Amorphous SixGeyO1−x−y thin films for uncooled infrared microbolometers

Abstract

This paper presents a detailed characterization of Silicon Germanium Oxide (SixGeyO1−x−y) thin films for uncooled infrared microbolometers. The films were prepared by RF magnetron sputtering using simultaneous deposition from silicon and germanium targets in an argon and oxygen environment. The electrical properties of the films were studied as a function of oxygen (up to 10%) and silicon (up to 30%). The results demonstrated that a high temperature coefficient of resistance (TCR) and a low corresponding resistivity can be achieved using various compositions, for example, Si0.054Ge0.877O0.069 films have achieved a TCR and a resistivity of −3.5 %/K and 629 Ω-cm, respectively. X-ray diffraction (XRD) demonstrated that the films are amorphous, and the broadening of XRD spectra (full width at half maximum, FWHM) is related to the decrease and increase of TCR and resistivity, for example, oxygen and fixed Si concentrations of 6.16% and 4% result in narrow spectra which corresponds to a higher TCR value of −3.6 %/K. The Fourier transform infrared spectroscopy (FTIR) study shows that the absorption peaks corresponding to Ge-O and Si-O are located around 800 cm−1 and 960 cm−1, respectively. The peak intensity of Si-O increases as the Si content increases while Ge-O bond disappears as the Si content increases above 6%. These results are used to explain the TCR and resistivity behavior as the Si concentration increased in the film.

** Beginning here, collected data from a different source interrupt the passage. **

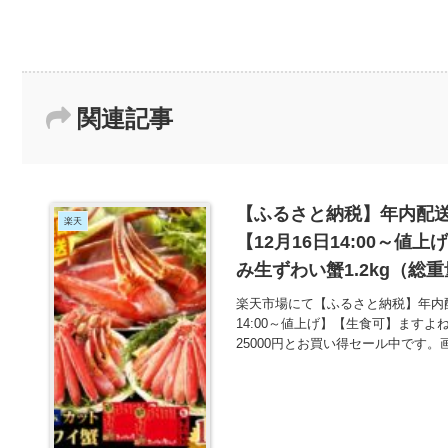
関連記事
【ふるさと納税】年内配
楽天
【12月16日14:00～
み生ずわい蟹1.2kg（総重量
楽天市場にて【ふるさと納税】年内配
14:00～値上げ】【生食可】ますよね
25000円とお買い得セール中です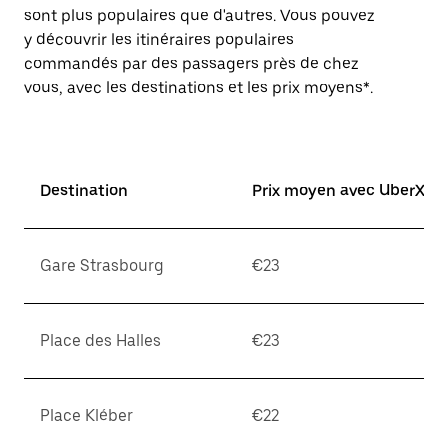
sont plus populaires que d'autres. Vous pouvez
y découvrir les itinéraires populaires
commandés par des passagers près de chez
vous, avec les destinations et les prix moyens*.
Destination
Prix moyen avec UberX*
Gare Strasbourg
€23
Place des Halles
€23
Place Kléber
€22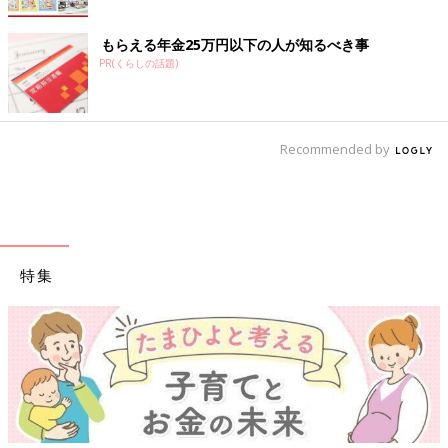
もらえる年金25万円以下の人が知るべき事
PR(くらしの話題)
Recommended by
特集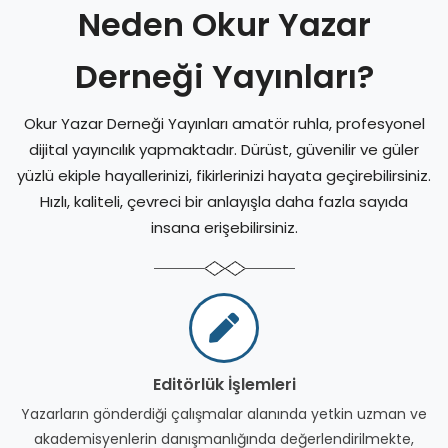
Neden Okur Yazar
Derneği Yayınları?
Okur Yazar Derneği Yayınları amatör ruhla, profesyonel
dijital yayıncılık yapmaktadır. Dürüst, güvenilir ve güler
yüzlü ekiple hayallerinizi, fikirlerinizi hayata geçirebilirsiniz.
Hızlı, kaliteli, çevreci bir anlayışla daha fazla sayıda
insana erişebilirsiniz.
Editörlük İşlemleri
Yazarların gönderdiği çalışmalar alanında yetkin uzman ve
akademisyenlerin danışmanlığında değerlendirilmekte,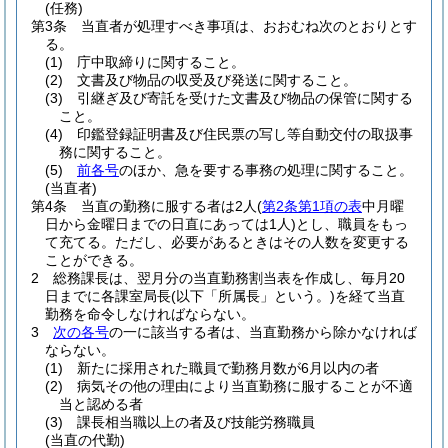
(任務)
第3条
当直者が処理すべき事項は、おおむね次のとおりとす
る。
(1)
庁中取締りに関すること。
(2)
文書及び物品の収受及び発送に関すること。
(3)
引継ぎ及び寄託を受けた文書及び物品の保管に関する
こと。
(4)
印鑑登録証明書及び住民票の写し等自動交付の取扱事
務に関すること。
(5)
前各号
のほか、急を要する事務の処理に関すること。
(当直者)
第4条
当直の勤務に服する者は2人
(
第2条第1項の表
中月曜
日から金曜日までの日直にあっては1人)
とし、職員をもっ
て充てる。
ただし、必要があるときはその人数を変更する
ことができる。
2
総務課長は、翌月分の当直勤務割当表を作成し、毎月20
日までに各課室局長
(以下「所属長」という。)
を経て当直
勤務を命令しなければならない。
3
次の各号
の一に該当する者は、当直勤務から除かなければ
ならない。
(1)
新たに採用された職員で勤務月数が6月以内の者
(2)
病気その他の理由により当直勤務に服することが不適
当と認める者
(3)
課長相当職以上の者及び技能労務職員
(当直の代勤)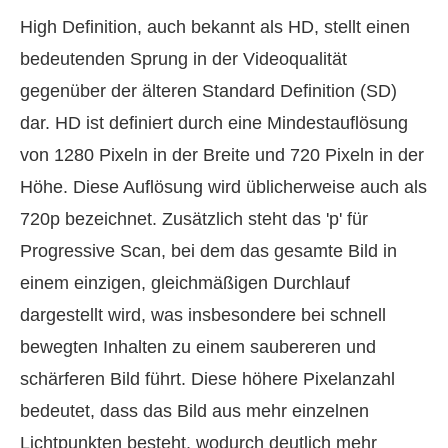
High Definition, auch bekannt als HD, stellt einen
bedeutenden Sprung in der Videoqualität
gegenüber der älteren Standard Definition (SD)
dar. HD ist definiert durch eine Mindestauflösung
von 1280 Pixeln in der Breite und 720 Pixeln in der
Höhe. Diese Auflösung wird üblicherweise auch als
720p bezeichnet. Zusätzlich steht das 'p' für
Progressive Scan, bei dem das gesamte Bild in
einem einzigen, gleichmäßigen Durchlauf
dargestellt wird, was insbesondere bei schnell
bewegten Inhalten zu einem saubereren und
schärferen Bild führt. Diese höhere Pixelanzahl
bedeutet, dass das Bild aus mehr einzelnen
Lichtpunkten besteht, wodurch deutlich mehr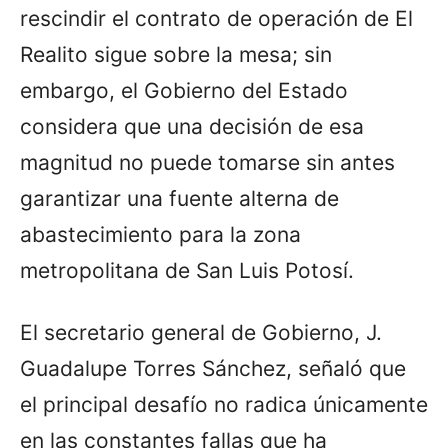
rescindir el contrato de operación de El
Realito sigue sobre la mesa; sin
embargo, el Gobierno del Estado
considera que una decisión de esa
magnitud no puede tomarse sin antes
garantizar una fuente alterna de
abastecimiento para la zona
metropolitana de San Luis Potosí.
El secretario general de Gobierno, J.
Guadalupe Torres Sánchez, señaló que
el principal desafío no radica únicamente
en las constantes fallas que ha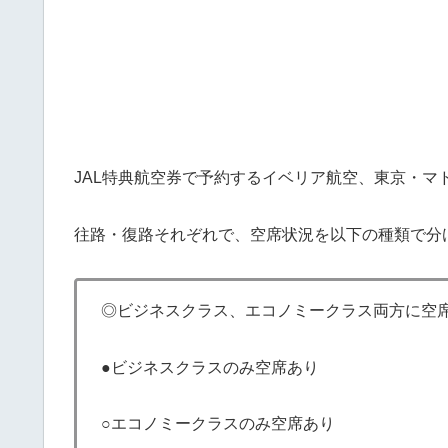
JAL特典航空券で予約するイベリア航空、東京・マ
往路・復路それぞれで、空席状況を以下の種類で分
◎ビジネスクラス、エコノミークラス両方に空
●ビジネスクラスのみ空席あり
○エコノミークラスのみ空席あり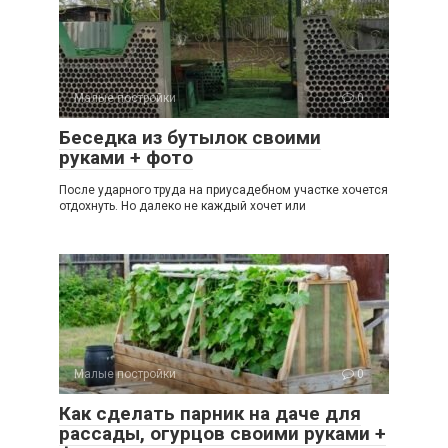
Малые постройки
0
Беседка из бутылок своими
руками + фото
После ударного труда на приусадебном участке хочется
отдохнуть. Но далеко не каждый хочет или
Малые постройки
0
Как сделать парник на даче для
рассады, огурцов своими руками +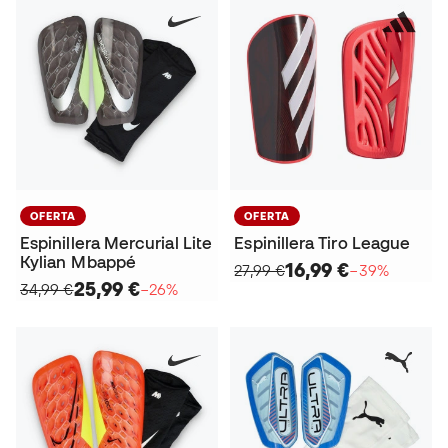
OFERTA
OFERTA
Espinillera Mercurial Lite
Espinillera Tiro League
Kylian Mbappé
16,99 €
27,99 €
−39%
25,99 €
34,99 €
−26%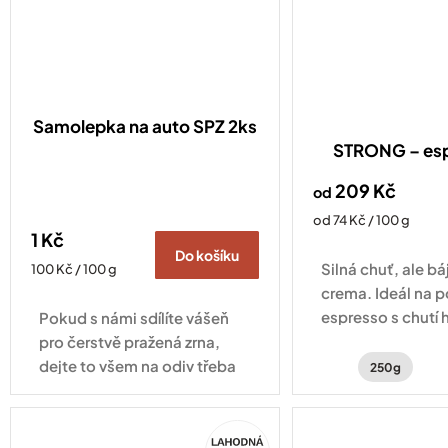
Samolepka na auto SPZ 2ks
STRONG – es
209 Kč
od
Měrná
od 74 Kč / 100 g
1 Kč
cena:
Do košíku
Silná chuť, ale b
Měrná
100 Kč / 100 g
cena:
crema. Ideál na 
espresso s chutí 
Pokud s námi sdílíte vášeň
čokolády, zemito
pro čerstvě pražená zrna,
jemným kouřový
dejte to všem na odiv třeba
250g
právě naší minimalistickou
samolepkou. Samolepka na
Akce
auto na rámeček SPZ je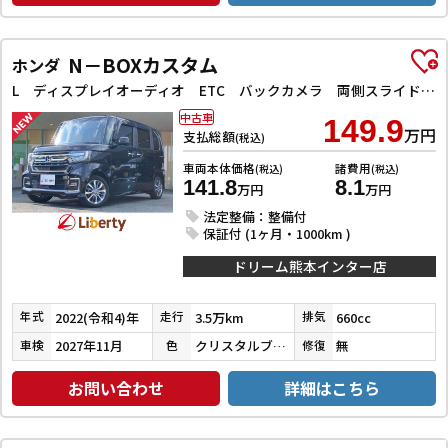
N－BOXカスタム
ホンダ
L ディスプレイオーディオ ETC バックカメラ 両側スライド・片側電動 クリアランスソナー オートクルーズコントロール レーンアシスト 衝突被害軽減システム オートライト スマートキー
中古車
149.9
万円
支払総額
(税込)
車両本体価格
諸費用
(税込)
(税込)
141.8
8.1
万円
万円
法定整備：整備付
保証付 (1ヶ月・1000km )
ドリーム熊本インター店
2022(令和4)年
3.5万km
660cc
年式
走行
排気
2027年11月
クリスタルブラックパール
無
車検
色
修復
お問い合わせ
詳細はこちら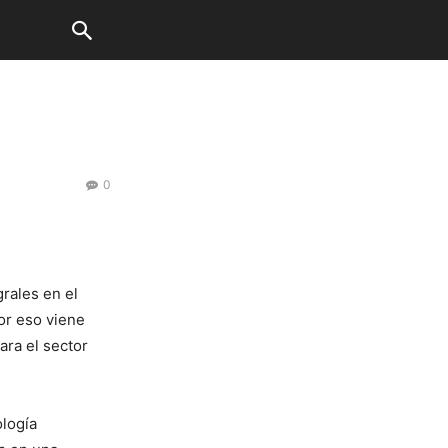
0
rales en el
por eso viene
ara el sector
ología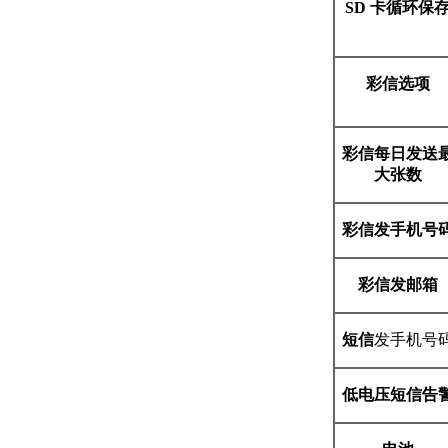
SD
卡循环保
彩信选项
彩信每日发送
大张数
彩信发手机号
彩信发邮箱
短信
发手机号
低电压短信告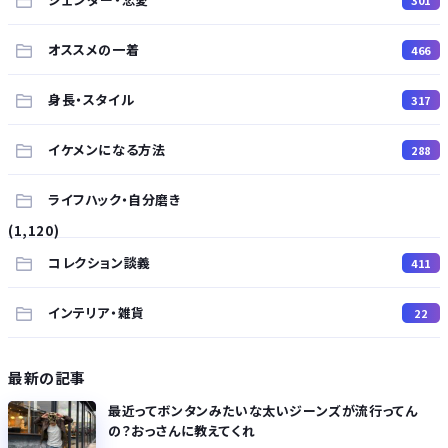
オススメの一着
466
身長・スタイル
317
イケメンになる方法
288
ライフハック・自分磨き
(1,120)
コレクション談義
411
インテリア・雑貨
22
最新の記事
最近ってボンタンみたいな太いジーンズが流行ってん
の？おっさんに教えてくれ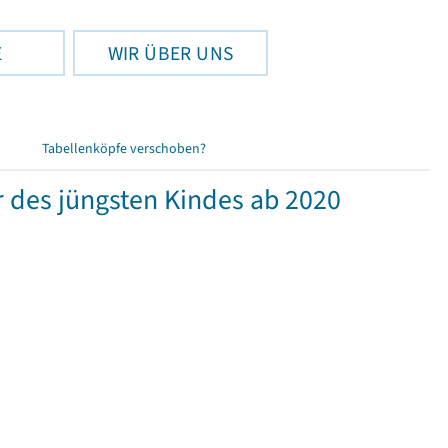
E
WIR ÜBER UNS
Tabellenköpfe verschoben?
r des jüngsten Kindes ab 2020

In addition, the chemical bonding between Ge-Ge and Ge-Si, measured using the Raman spectroscopy study demonstrates that at a fixed oxygen concentration of 4%, The peak shift of Ge-Ge and Ge-Si are relatively small which corresponds to a small change in TCR and resistivity at this Si concentration range, while at oxygen concentration of 8%, the Ge-Si bond have more effects on increasing TCR values, and the larger peak shift corresponds to a higher TCR values.